> [Problem to work on]: Given the entries below, would you transcribe exactly the lines starting at the one with "Table 2. The" and ending at the one with "Figure 6 . The", both kept, pictures omitted, nothing extra?

> [Provided data]:
--- START ---

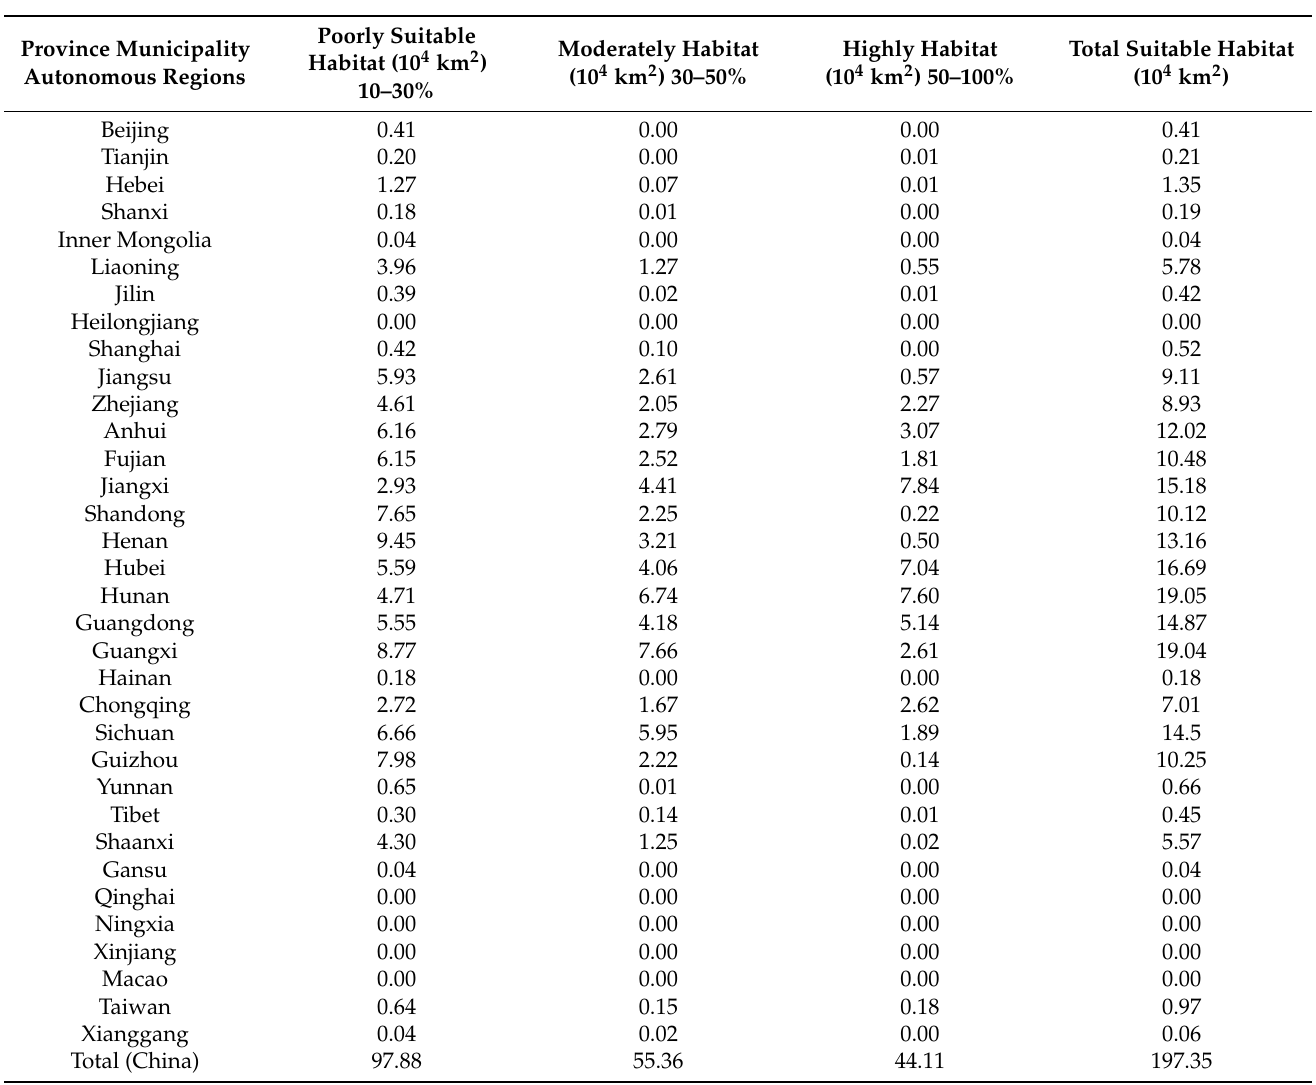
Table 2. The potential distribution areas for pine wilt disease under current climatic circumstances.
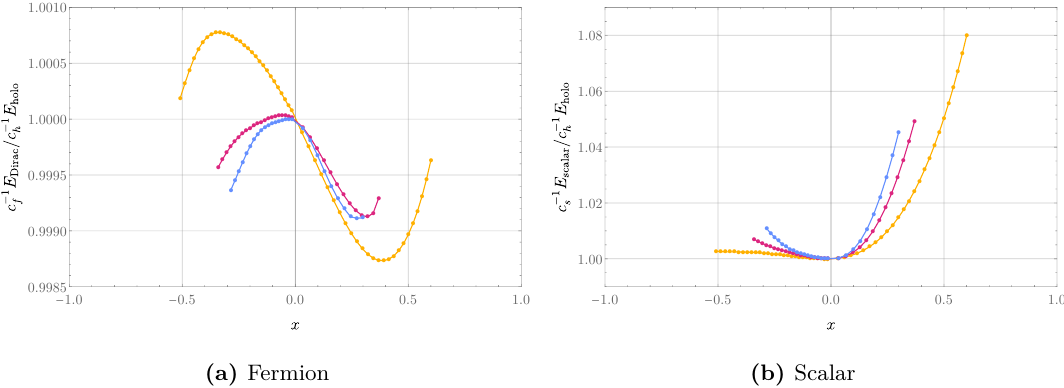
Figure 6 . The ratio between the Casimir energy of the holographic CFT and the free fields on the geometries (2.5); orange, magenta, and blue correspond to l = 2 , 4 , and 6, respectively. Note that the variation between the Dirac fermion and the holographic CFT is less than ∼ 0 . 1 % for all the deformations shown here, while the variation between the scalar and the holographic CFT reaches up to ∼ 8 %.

--- END ---
--- START ---

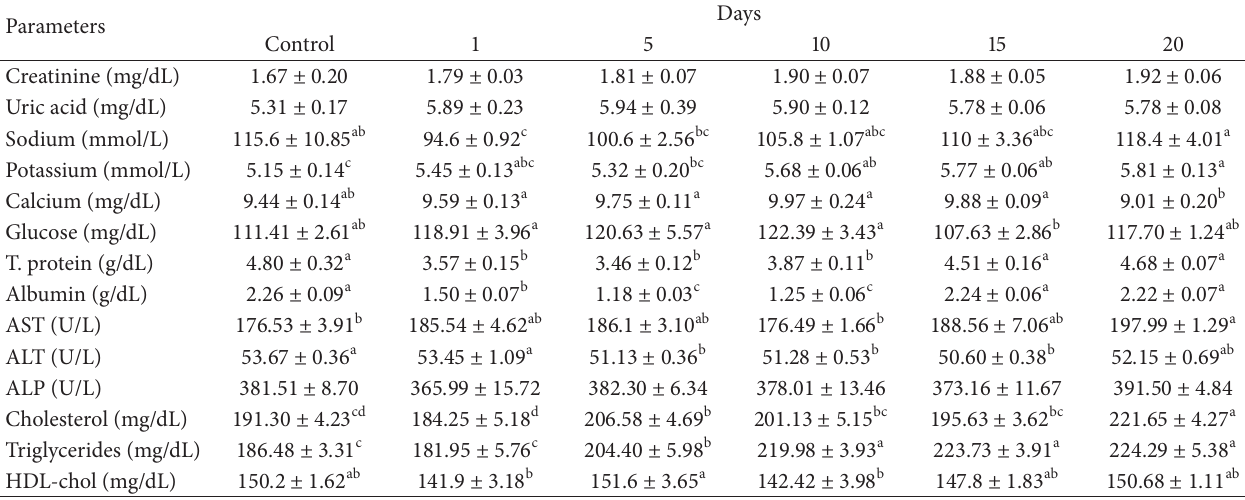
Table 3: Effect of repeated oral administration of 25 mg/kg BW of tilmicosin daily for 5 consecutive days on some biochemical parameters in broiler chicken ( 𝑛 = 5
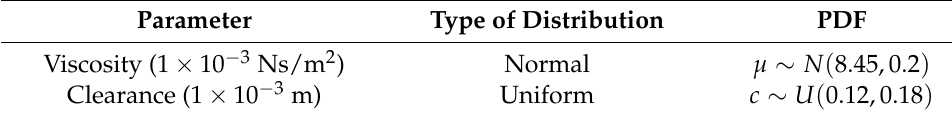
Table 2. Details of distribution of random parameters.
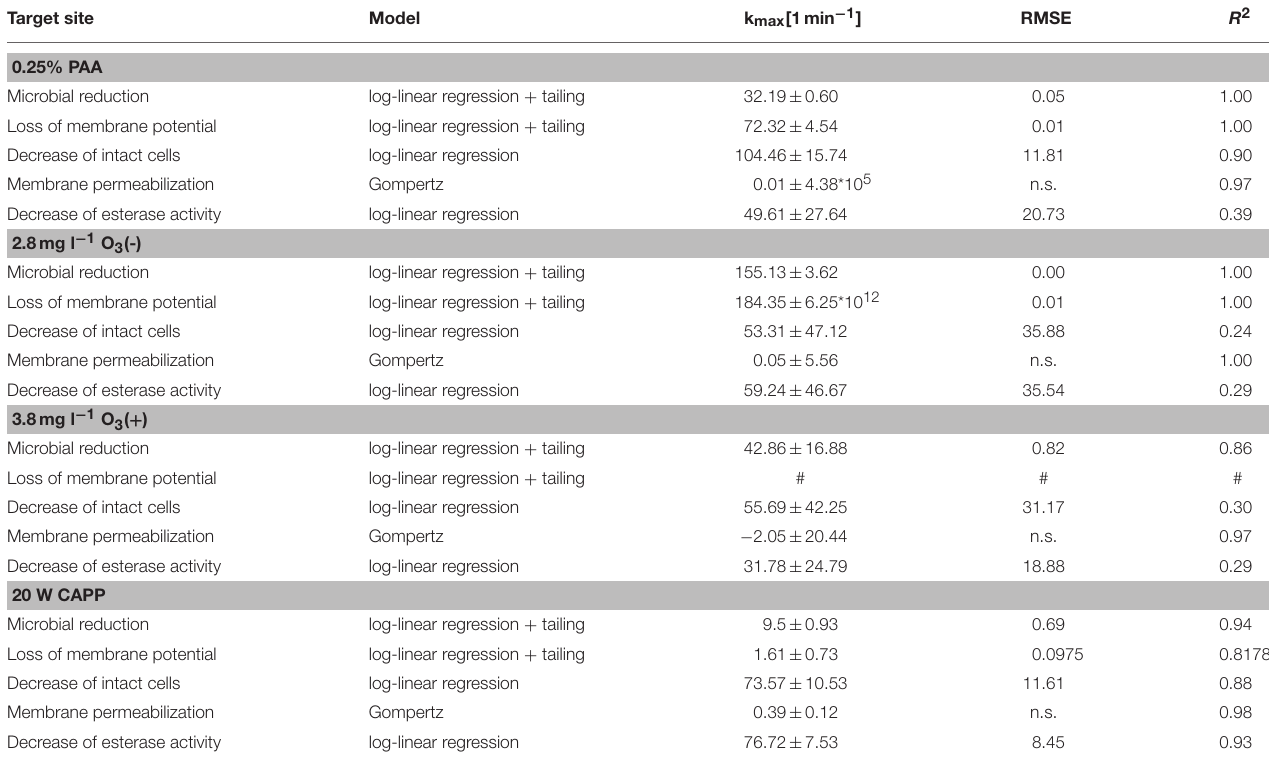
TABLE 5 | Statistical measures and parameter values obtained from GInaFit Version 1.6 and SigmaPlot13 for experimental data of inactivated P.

--- END ---
--- START ---

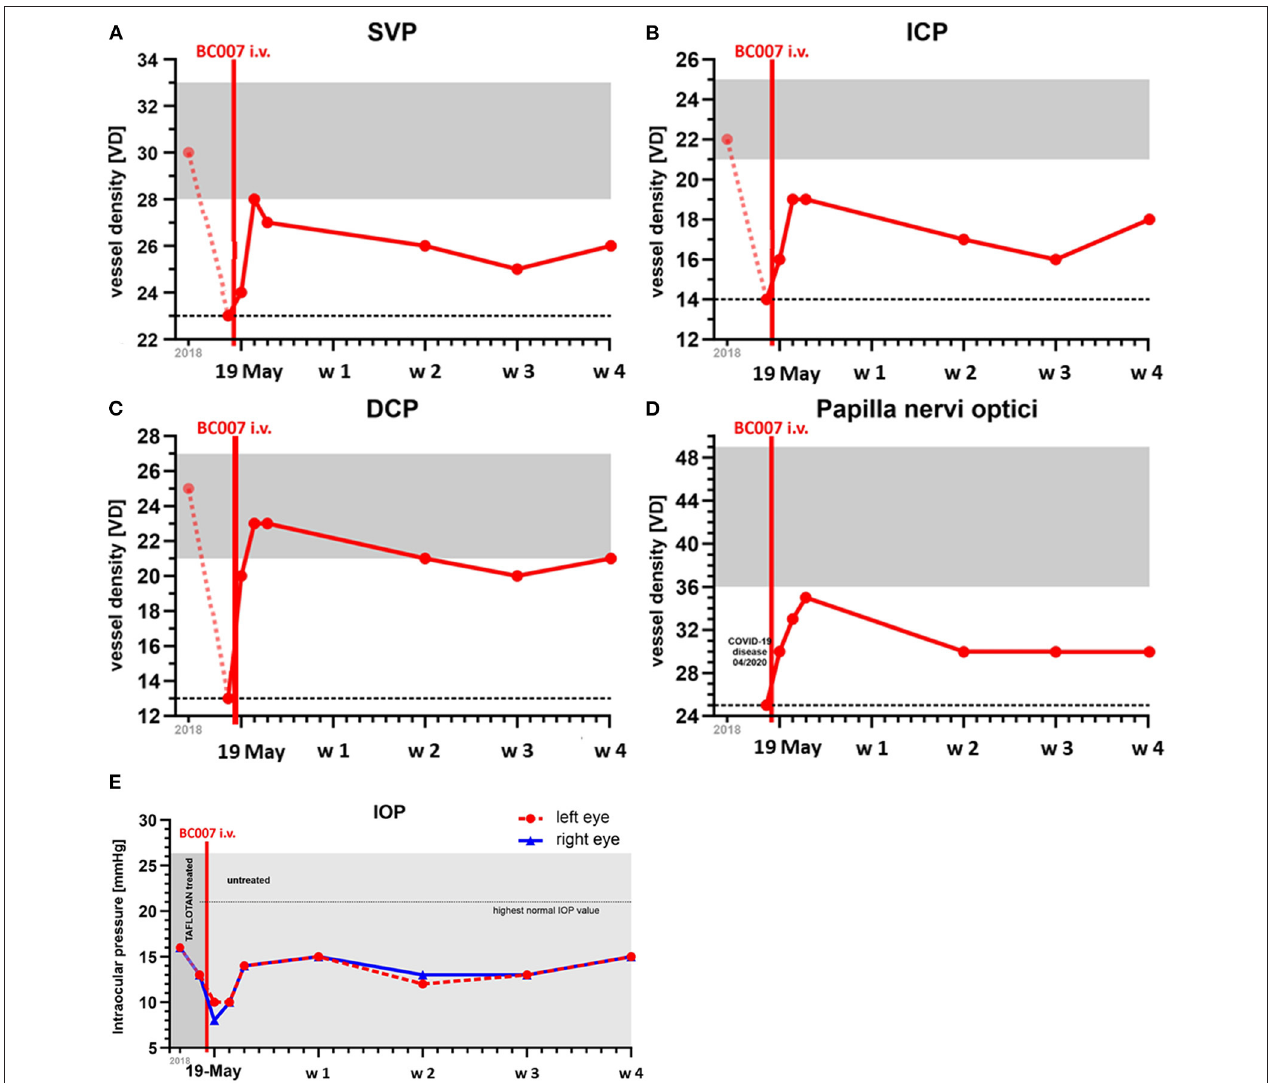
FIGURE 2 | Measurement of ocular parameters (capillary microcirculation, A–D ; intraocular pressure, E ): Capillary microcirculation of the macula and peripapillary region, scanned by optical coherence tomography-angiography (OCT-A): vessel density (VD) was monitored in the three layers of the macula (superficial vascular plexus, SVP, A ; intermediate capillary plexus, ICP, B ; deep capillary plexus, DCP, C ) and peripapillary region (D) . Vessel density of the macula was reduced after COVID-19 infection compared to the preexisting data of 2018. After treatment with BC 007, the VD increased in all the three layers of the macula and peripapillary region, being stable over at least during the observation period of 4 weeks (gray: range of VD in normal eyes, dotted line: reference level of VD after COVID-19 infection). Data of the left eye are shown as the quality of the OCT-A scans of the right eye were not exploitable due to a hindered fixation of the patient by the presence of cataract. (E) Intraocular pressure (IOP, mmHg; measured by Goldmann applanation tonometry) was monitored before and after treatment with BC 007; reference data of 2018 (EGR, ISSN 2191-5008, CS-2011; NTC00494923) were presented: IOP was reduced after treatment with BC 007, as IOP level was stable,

--- END ---

> [Reply to the task]:
Table 2. The potential distribution areas for pine wilt disease under current climatic circumstances.
Figure 6 . The ratio between the Casimir energy of the holographic CFT and the free fields on the geometries (2.5); orange, magenta, and blue correspond to l = 2 , 4 , and 6, respectively. Note that the variation between the Dirac fermion and the holographic CFT is less than ∼ 0 . 1 % for all the deformations shown here, while the variation between the scalar and the holographic CFT reaches up to ∼ 8 %.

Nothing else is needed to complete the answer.